Diceva Margaret Thatcher che “se devi dire che sei una signora, forse non lo sei”. E questa frase si addice molto alla BCE di questi mesi. La scorsa settimana, il governatore Christine Lagarde ha dichiarato ancora una volta che l’istituto si atterrà al suo mandato di perseguire la stabilità dei prezzi nell’Eurozona, che non impedirà che l’alta inflazione di questa fase alimenti comportamenti nell’economia che la rendano duratura. Ben prima della signora Thatcher, i latini dicevano “excusatio non petita, accusatio manifesta”.

La BCE deve spiegare ogni due e tre che saprà ridurre l’inflazione, dato che ad oggi nessuno ha potuto constatarne tale capacità. Anzi, i prezzi al consumo accelerano di mese in mese e i tassi d’interesse sono stati alzati solamente due volte e troppo poco.

Collasso dell’euro in buona compagnia

Venerdì, ennesima seduta negativa per il cambio euro-dollaro, sprofondato poco sopra a 0,9750, nuovo record minimo dal 2002. Per fortuna che a tenergli compagnia c’è la sterlina, scesa sotto 1,10 contro il biglietto verde, mai così male dal 1985. In quell’anno, c’era proprio la Thatcher al governo e, soprattutto, il dollaro si rafforzò così tanto da indurre le prime cinque economie di allora a riunirsi all’Hotel Plaza di New York per trovare un accordo per indebolire la divisa americana. Fu così che nacque l’Accordo di Plaza, che ebbe il merito di rivalutare i tassi di cambio contro il dollaro.
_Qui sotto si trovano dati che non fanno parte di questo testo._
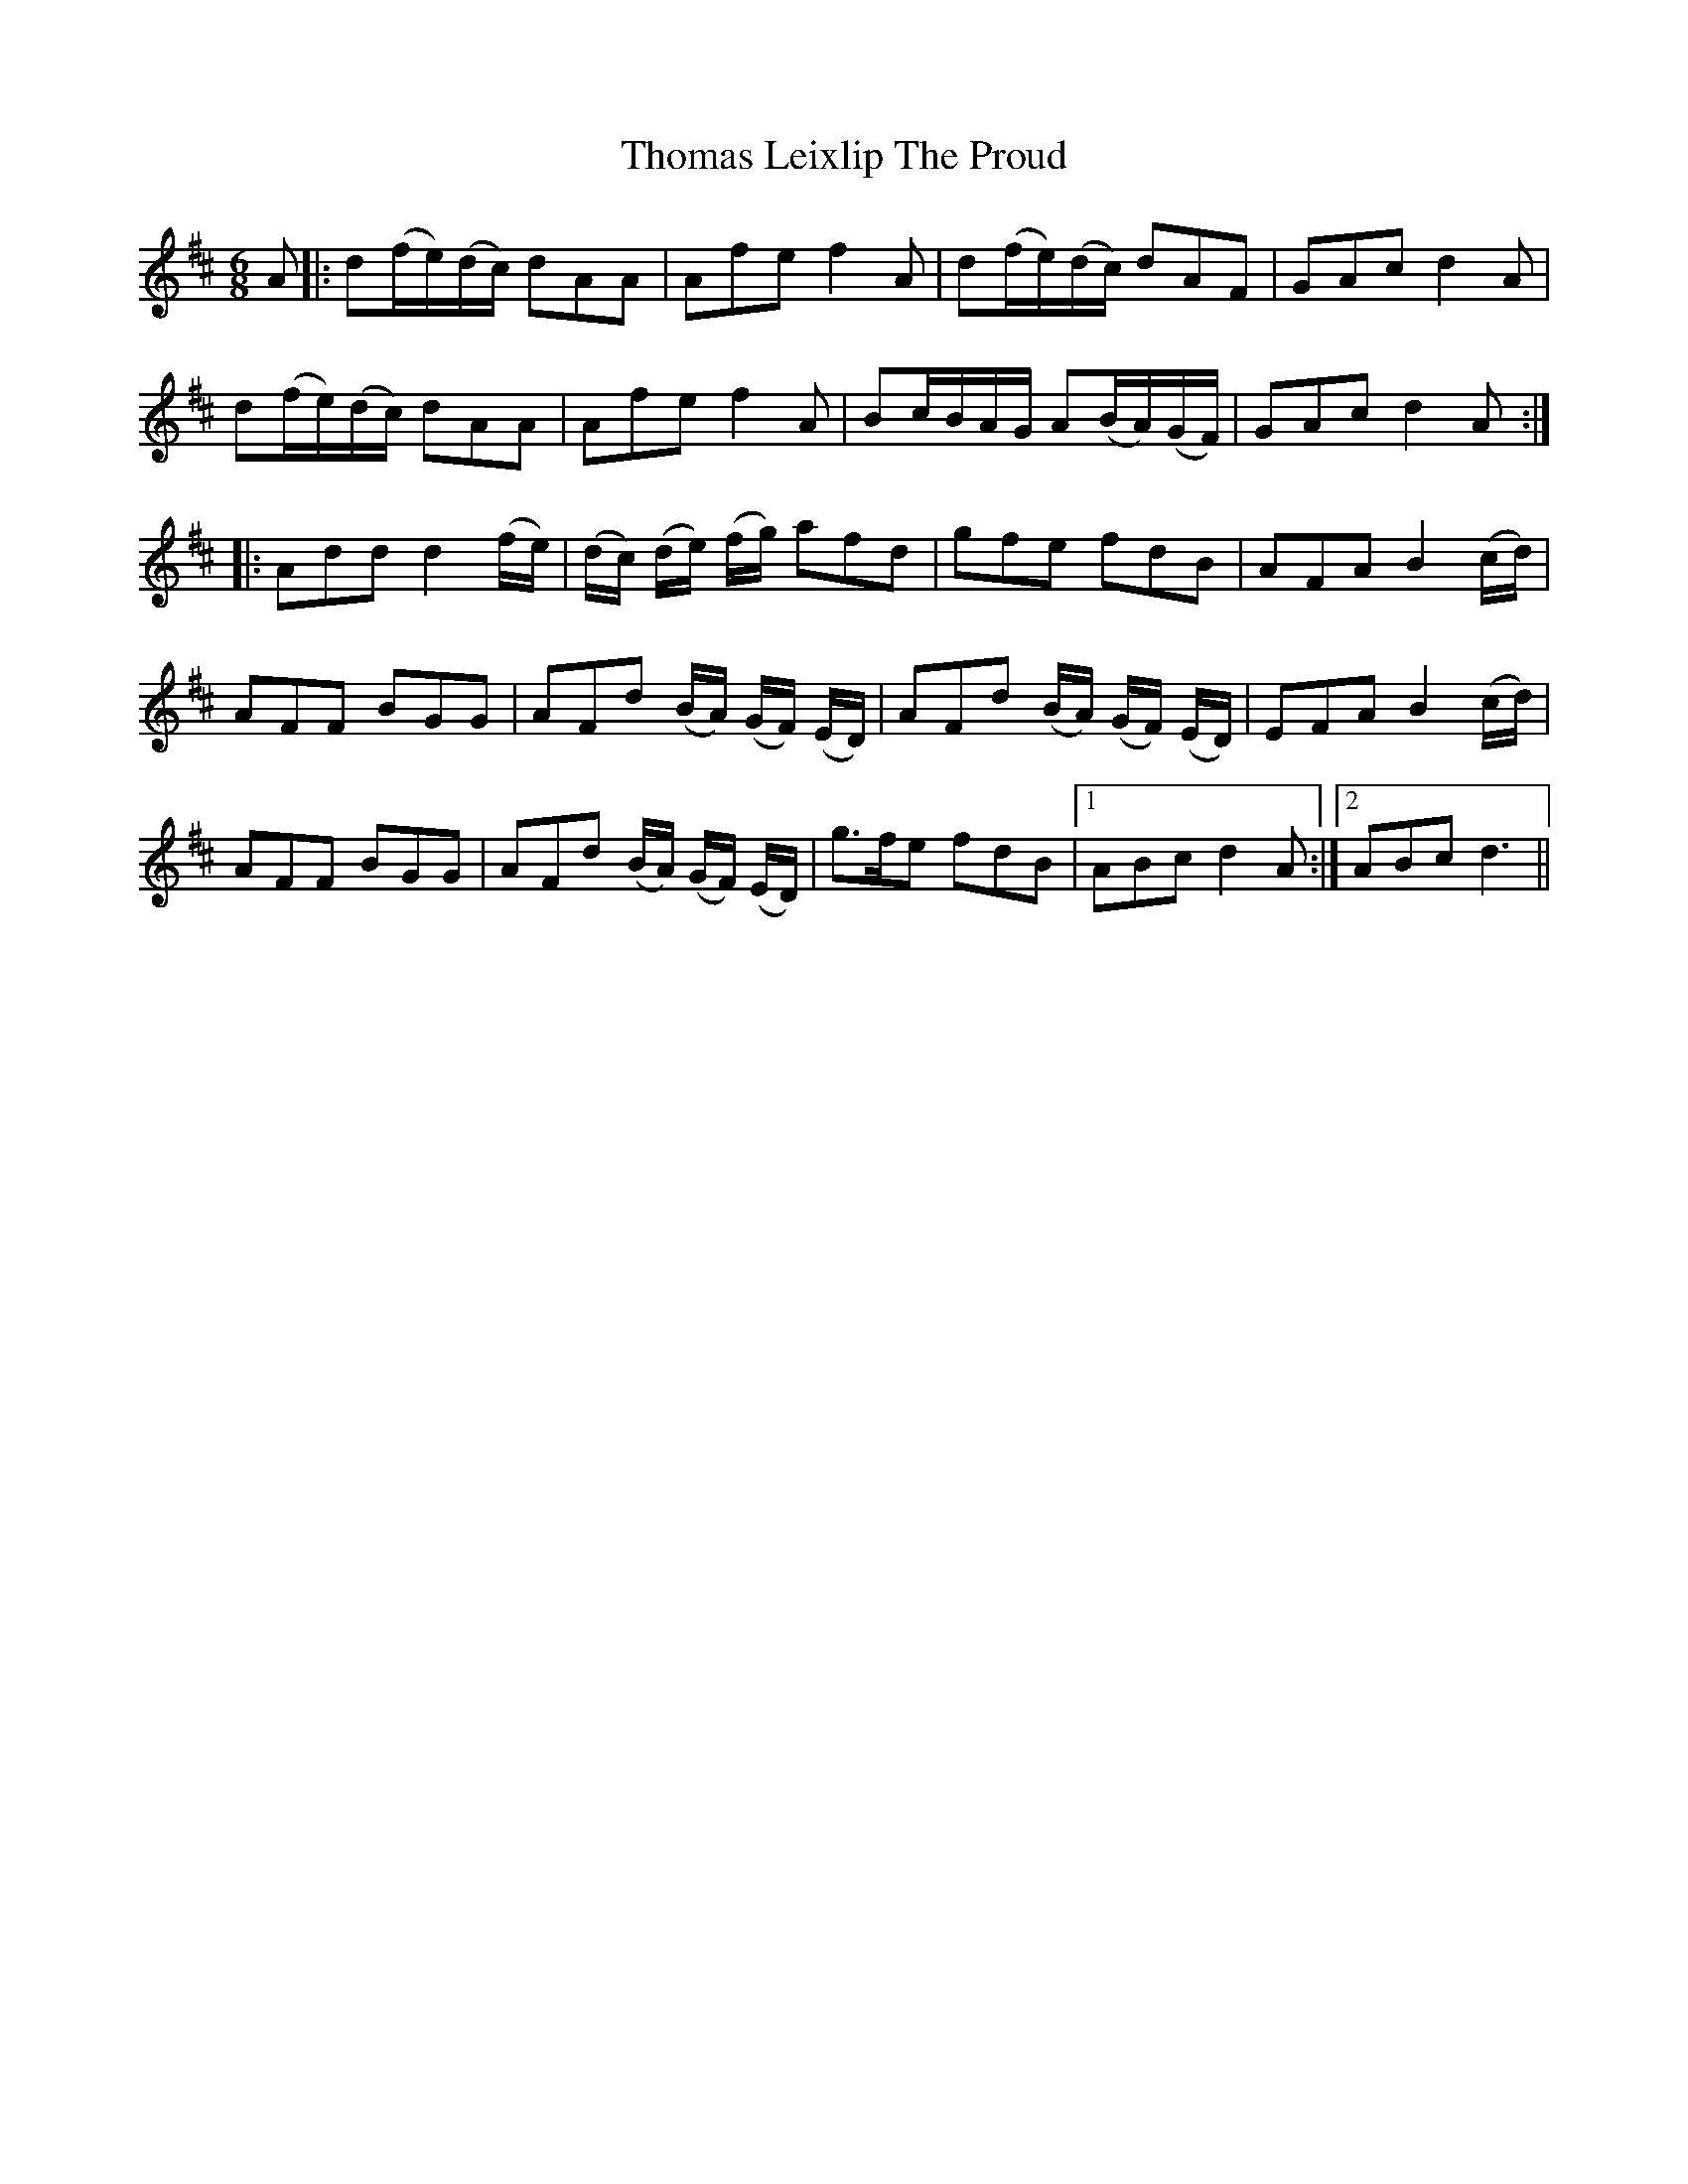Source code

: X: 39914
T: Thomas Leixlip The Proud
R: jig
M: 6/8
K: Dmajor
A|:d(f/e/)(d/c/) dAA|Afe f2A|d(f/e/)(d/c/) dAF|GAc d2 A|
d(f/e/)(d/c/) dAA|Afe f2A|Bc/B/A/G/ A(B/A/)(G/F/)|GAc d2 A:|
|:Add d2 (f/e/)|(d/c/) (d/e/) (f/g/) afd|gfe fdB|AFA B2 (c/d/)|
AFF BGG|AFd (B/A/) (G/F/) (E/D/)|AFd (B/A/) (G/F/) (E/D/)|EFA B2 (c/d/)|
AFF BGG|AFd (B/A/) (G/F/) (E/D/)|g>fe fdB|1 ABc d2 A:|2 ABc d3||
Al tempo, l’accordo fu voluto dall’amministrazione Reagan, che non vide di buon occhio il super dollaro per l’impatto negativo sulle esportazioni americane. Il problema per la BCE è che oggi non c’è aria di intesa. Le banche centrali lottano contro l’inflazione e hanno tutte bisogno di rafforzare i rispettivi cambi per giungere all’obiettivo. La stessa Federal Reserve per il momento vede positivamente il super dollaro, perché almeno frena l’inflazione importata.

Incertezze alla BCE

Bisogna far da sé. E la BCE di Lagarde non ha dato sinora una dimostrazione brillante in tal senso. Ha reagito tempestivamente alla pandemia con il famoso PEPP. Dopodiché non si è più raccapezzata quando l’inflazione tornava a salire. Stretta tra il rischio recessione e l’inflazione verso la doppia cifra, sta facendo la fine dell’Asino di Buridano. Posto dinnanzi a due mucchi di fieno, non seppe scegliere quale mangiare e morì di fame. E la BCE non sta scegliendo, perché non sa assumersi alcuna responsabilità. Che poi è la storia delle istituzioni europee di questi decenni.

Lagarde ha alzato un po’ i tassi d’interesse nella speranza che bastasse a “raffreddare” l’inflazione nell’area e che nel frattempo la crisi energetica rientrasse. Poiché la realtà marcia verso un’altra direzione, è costretta ad aumentare la frequenza delle sue esternazioni da “falco”, ma senza successo. Lo dimostra l’euro. Se vogliamo, anche lo spread lancia il medesimo messaggio.

Eurozona sempre più divisa

A giugno la BCE annunciò il varo di uno scudo anti-spread (TPI), presentato al pubblico a luglio. Per poi partorire il classico topolino. Nulla di seriamente capace di sventare un attacco speculativo contro i titoli di stato italiani o di altri paesi. Se lo spread ad oggi non è esploso, non è stato tanto per la credibilità del nuovo strumento, quanto per gli ingenti acquisti di BTp realizzati nell’ambito dei reinvestimenti con il PEPP. In pratica, la flessibilità offerta dal vecchio strumento è servita a coprire parzialmente l’inconsistenza del nuovo.

Capite forse meglio perché l’euro alzi bandiera bianca. E’ stampato da una banca centrale senza spina dorsale, perennemente in balia degli scontri tra Nord e Sud Europa. A differenza delle divergenze tra “falchi” e “colombe” in seno a ogni altro istituto nel mondo, qui il dibattito ruota tutto attorno alla salvaguardia di un’area del continente a discapito dell’altro.

La BCE non rassicura, insomma, sulla lunga vita della moneta che essa stessa stampa.